In 2005, spirits writer Wayne Curtis, author of And a Bottle of Rum: A History of the New World in 10 Cocktails (as well as this feature on Caribbean rum), moved to New Orleans—just months after Katrina swept through. “I had been twice the year before, when I was working on my rum book,” he says. “And between those two trips I decided I should probably live there because it felt like home instantly.”
Wayne and his wife waited a few months, then decided to go ahead and make the jump. “Stoplights weren’t working, people were shell-shocked, and no one really knew what was going to happen to the city,” he recalls. “But then people started to gain a little more confidence and come back . . . it was an interesting time to see how we could figure in.”
And he’s been sipping and rumming and writing there ever since. In May, we joined him for an architecture tour of New Orleans’ historic French Quarter during AFAR Experiences New Orleans. He distills a little of his Big Easy booze knowledge for us:
1. It’s America’s classic spirit city…
“There’s a lot going on right now. There are new places opening up, such as the Ace Hotel and its two bars. But what makes New Orleans distinct is that it doesn’t chase trends like other cities do.
It’s always been a spirit city—you could get a Sazerac or a Ramos Gin Fizz or Brandy Milk Punch at any time over the last 100 years and that hasn’t changed much. You don’t see things flare up and disappear, you don’t see many of the molecular mixology-style bars cropping up, you hardly see any barrel-aged cocktails or trends other cities seem to have embraced.
New Orleans, in large respect, seems to be keeping its head down and doing what it’s always been doing. Even the new places that are more inventive are anchored to the classic New Orleans scene.”
2. ...Yet it still manages to surprise people.

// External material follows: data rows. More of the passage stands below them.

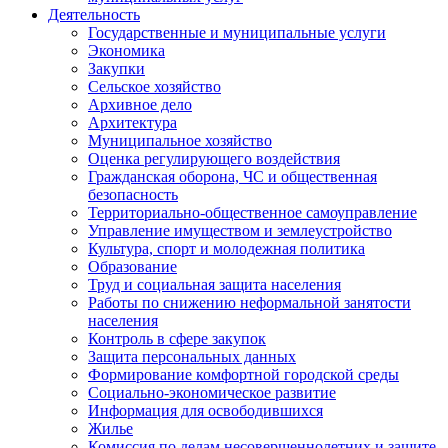
Деятельность
Государственные и муниципальные услуги
Экономика
Закупки
Сельское хозяйство
Архивное дело
Архитектура
Муниципальное хозяйство
Оценка регулирующего воздействия
Гражданская оборона, ЧС и общественная
безопасность
Территориально-общественное самоуправление
Управление имуществом и землеустройство
Культура, спорт и молодежная политика
Образование
Труд и социальная защита населения
Работы по снижению неформальной занятости
населения
Контроль в сфере закупок
Защита персональных данных
Формирование комфортной городской среды
Социально-экономическое развитие
Информация для освободившихся
Жилье
Комиссия по делам несовершеннолетних и защите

Life beyond Bourbon Street: “Everyone expects the booze and beads and boobs scene on Bourbon Street. But there’s a whole world outside of Bourbon Street where there’s a lot more interesting drinking happening—the neighborhood bars are pretty sophisticated.”
The to-go thing: “People still seem to be surprised about the to go-cup culture. If you’re at a bar and need to leave before you’ve finished your drink, just grab a plastic cup and take it with you. I think it’s extremely sophisticated. I’m always in a foul mood when I travel to other cities where they don’t let you do that.”
The 24/7 thing: “In other cities, there’s such a last-call culture where everybody orders two drinks, pounds them down, and then goes out on the street at once. But since bars don’t have a closing time, you don’t see that much in New Orleans. People can come and go and drink at their own pace without pressure.”
3. Katrina changed the drinking scene.
“Kirk Estopinal and Neal Bodenheimer are two of the most influential guys in New Orleans’ modern cocktail scene. Both are natives who left the city after Katrina. Neal ended up bartending in New York City while Kirk worked at the Violet Hour in Chicago.
When Neal came back to New Orleans a couple years after Katrina, he wondered why no one was stepping up the cocktail scene, modernizing it a bit, like they were in New York. He and Kirk joined forces and launched Cure. They’ve opened two other prominent bars since then, Cane and Table and Bellocq, and they’re getting ready to open a fourth place.
“10 years ago no one knew what a Sazerac was. Hardly anyone knew what a Ramos Gin Fizz was. And now it’s not uncommon to find those in newer craft cocktail bars around the country. That’s been a big influence on the city’s recovery. People pay a little more attention to our music, food, and drinks. After Katrina came through, people around the world were suddenly concerned about the loss of this amazing culture. In that respect, I think Katrina pushed some of the culture out to an audience that might not have been receptive to it before.”
4. Respect your bartender.
“I see a lot of people come into a bar and they know a lot about craft cocktails and they want people to know it. They tend to question the bartenders—and I think that’s a mistake. You can always learn more from your bartender than you can teach them. Be open to what they are trying to tell you, particularly about what’s going on in the city.
I recommend going in for an early drink, around 7 or 8 or 9 o’clock, and asking your bartender where you should go to hear music afterwards, because the good music tends to be in neighborhood bars and out-of-the-way places. A good bartender serves as a sort of concierge for the city.”
5. You can’t beat a po’ boy at midnight.
“If I’m in the French Quarter, I’ll often end up at Erin Rose, a neighborhood dive bar. There’s a window in the back called Killer Po’ Boys that serves more creative version and is open ‘til midnight or one most nights.”
6. There’s no shame in day-drinking.
“In New Orleans, you can go to a bar at 10 in the morning and nobody judges you for it. You go and you chat with people and it’s a different experience than going to a bar at 10 at night. But it’s fine—day drinking’s just fine.”